Seitentext >>
* * * * * * *

Mannheim. Als Klaus Hoffmann zur „Tagesschau“-Zeit die Bühne des Mannheimer Capitols betritt, ist die Nachricht, der Iran habe Israel bombardiert, noch frisch. Solchem Wahnsinn kann auch er, der sich, anders als manche Kollegen seiner Generation, nie als politischer Liedermacher definiert hat, nicht entkommen. „Was ist los in der Welt?“, fragt er also ratlos und seufzt, begleitet vom Applaus: „Wo sind eigentlich die Tyrannenmörder, wenn man sie mal braucht?“
Aufbruch- statt Endzeitstimmung entstand in der Pandemie
Während der Pandemie habe er erstmals so eine Endzeitstimmung verspürt, erzählt er. Den Gedanken, aufzuhören mit dem Singen und Schreiben, hat er - zum Glück! - verworfen, stattdessen sind ihm „Flügel“ gewachsen - so der Titel seines 50. Albums, mit dem der 73-jährige Chansonnier derzeit auf Tour seine Fans begeistert.

* * * * * * *

Angezeigte Daten >>
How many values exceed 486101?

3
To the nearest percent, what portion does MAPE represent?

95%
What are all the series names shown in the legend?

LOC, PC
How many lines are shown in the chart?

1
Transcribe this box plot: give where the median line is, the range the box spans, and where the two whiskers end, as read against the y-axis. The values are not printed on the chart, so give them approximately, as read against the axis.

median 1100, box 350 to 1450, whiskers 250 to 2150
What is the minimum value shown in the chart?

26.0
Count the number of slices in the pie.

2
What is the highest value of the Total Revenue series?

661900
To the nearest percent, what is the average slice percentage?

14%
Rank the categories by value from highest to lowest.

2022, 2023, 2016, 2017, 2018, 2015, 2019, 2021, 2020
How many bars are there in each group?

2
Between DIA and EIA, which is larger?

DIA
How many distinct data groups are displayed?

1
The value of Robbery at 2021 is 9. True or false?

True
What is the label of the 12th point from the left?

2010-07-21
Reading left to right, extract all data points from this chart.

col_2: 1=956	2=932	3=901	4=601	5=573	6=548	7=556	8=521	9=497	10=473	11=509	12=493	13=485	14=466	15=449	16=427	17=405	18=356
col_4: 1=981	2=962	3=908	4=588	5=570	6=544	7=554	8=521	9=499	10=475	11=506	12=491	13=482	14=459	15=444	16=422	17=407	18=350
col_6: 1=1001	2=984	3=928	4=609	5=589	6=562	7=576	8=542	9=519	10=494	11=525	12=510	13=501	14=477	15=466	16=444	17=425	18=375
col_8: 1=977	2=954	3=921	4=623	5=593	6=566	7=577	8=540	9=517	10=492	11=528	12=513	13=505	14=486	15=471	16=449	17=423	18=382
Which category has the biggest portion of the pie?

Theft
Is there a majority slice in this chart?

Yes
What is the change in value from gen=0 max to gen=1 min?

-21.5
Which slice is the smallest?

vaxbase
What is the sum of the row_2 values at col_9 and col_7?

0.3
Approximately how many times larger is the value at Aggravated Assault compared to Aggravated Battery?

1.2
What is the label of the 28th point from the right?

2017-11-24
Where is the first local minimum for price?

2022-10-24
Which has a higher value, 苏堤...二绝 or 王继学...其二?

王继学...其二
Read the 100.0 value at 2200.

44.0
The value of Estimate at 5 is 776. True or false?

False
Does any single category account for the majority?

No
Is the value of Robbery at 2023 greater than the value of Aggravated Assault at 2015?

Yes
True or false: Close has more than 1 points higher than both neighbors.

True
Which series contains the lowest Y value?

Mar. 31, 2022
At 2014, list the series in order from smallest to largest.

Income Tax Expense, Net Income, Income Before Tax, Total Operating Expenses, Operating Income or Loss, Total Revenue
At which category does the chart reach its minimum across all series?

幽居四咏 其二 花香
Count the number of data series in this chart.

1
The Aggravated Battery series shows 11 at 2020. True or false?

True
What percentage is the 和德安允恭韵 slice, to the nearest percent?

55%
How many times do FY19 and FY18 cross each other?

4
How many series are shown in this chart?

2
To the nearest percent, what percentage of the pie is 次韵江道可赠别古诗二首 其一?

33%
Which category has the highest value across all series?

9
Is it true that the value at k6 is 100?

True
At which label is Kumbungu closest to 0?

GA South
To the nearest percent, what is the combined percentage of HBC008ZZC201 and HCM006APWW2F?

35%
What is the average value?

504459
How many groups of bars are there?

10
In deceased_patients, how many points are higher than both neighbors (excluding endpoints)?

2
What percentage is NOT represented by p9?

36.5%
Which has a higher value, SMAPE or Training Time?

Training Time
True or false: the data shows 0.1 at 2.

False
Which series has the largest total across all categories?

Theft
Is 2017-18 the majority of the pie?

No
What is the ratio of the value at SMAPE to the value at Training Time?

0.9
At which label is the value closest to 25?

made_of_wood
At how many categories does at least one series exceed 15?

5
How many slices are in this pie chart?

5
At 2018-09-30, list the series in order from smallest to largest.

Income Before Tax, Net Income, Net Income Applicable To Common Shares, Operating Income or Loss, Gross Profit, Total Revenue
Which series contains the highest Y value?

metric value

* * * * * * *

Prüfen Sie, ob die Aussagen (a) bis (c) mit dem Konzertbericht übereinstimmen. Antworten Sie jeweils mit Ja oder Nein und zitieren Sie die entscheidenden Worte des Konzertberichts wörtlich: (a) Klaus Hoffmann hat sich nie als politischer Liedermacher definiert. (b) Während der Pandemie hörte Hoffmann mit dem Singen und Schreiben auf. (c) Mit seinem 50. Album ist Hoffmann derzeit auf Tour. Die Zeilen spielen hierfür keine Rolle.

(a) Ja: „der sich, anders als manche Kollegen seiner Generation, nie als politischer Liedermacher definiert hat“
(b) Nein: „Den Gedanken, aufzuhören mit dem Singen und Schreiben, hat er - zum Glück! - verworfen“
(c) Ja: „so der Titel seines 50. Albums, mit dem der 73-jährige Chansonnier derzeit auf Tour seine Fans begeistert“